§ **Task brief**
Would you copy each line of the data below that has "coordinate"?

★ ★ ★ ★ ★ ★ ★

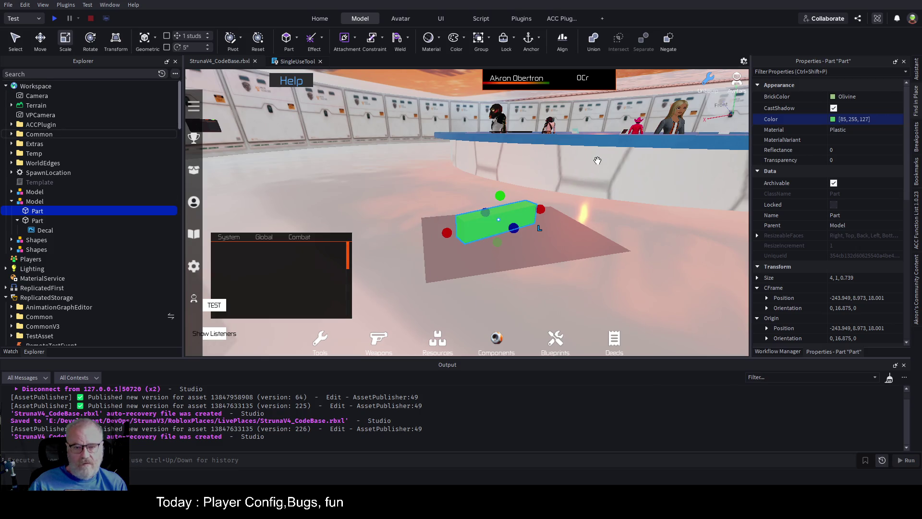
{"action": "left_click_drag", "start_coordinate": [526, 322], "coordinate": [597, 160]}
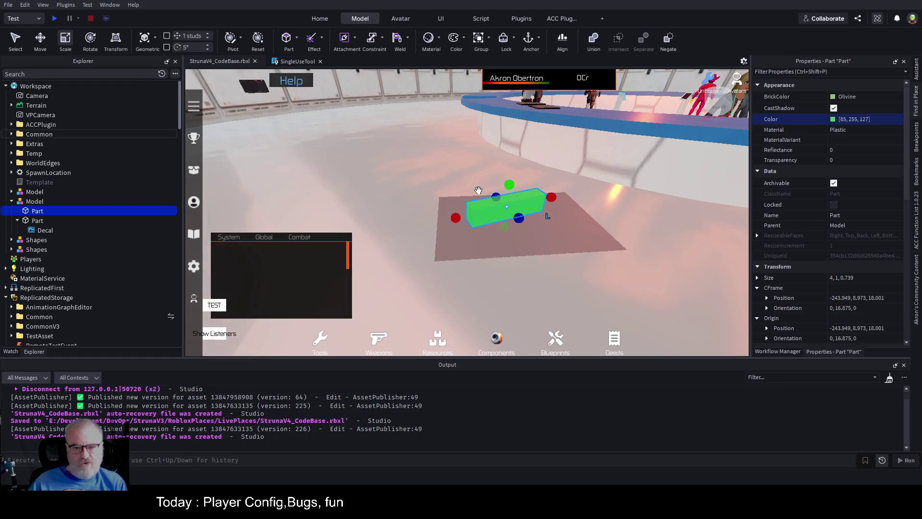
{"action": "mouse_move", "coordinate": [509, 184]}
{"action": "left_mouse_down"}
{"action": "mouse_move", "coordinate": [512, 150]}
{"action": "mouse_move", "coordinate": [510, 178]}
{"action": "left_mouse_up"}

★ ★ ★ ★ ★ ★ ★

§ **Task answer**
{"action": "left_click_drag", "start_coordinate": [526, 322], "coordinate": [597, 160]}
{"action": "mouse_move", "coordinate": [509, 184]}
{"action": "mouse_move", "coordinate": [512, 150]}
{"action": "mouse_move", "coordinate": [510, 178]}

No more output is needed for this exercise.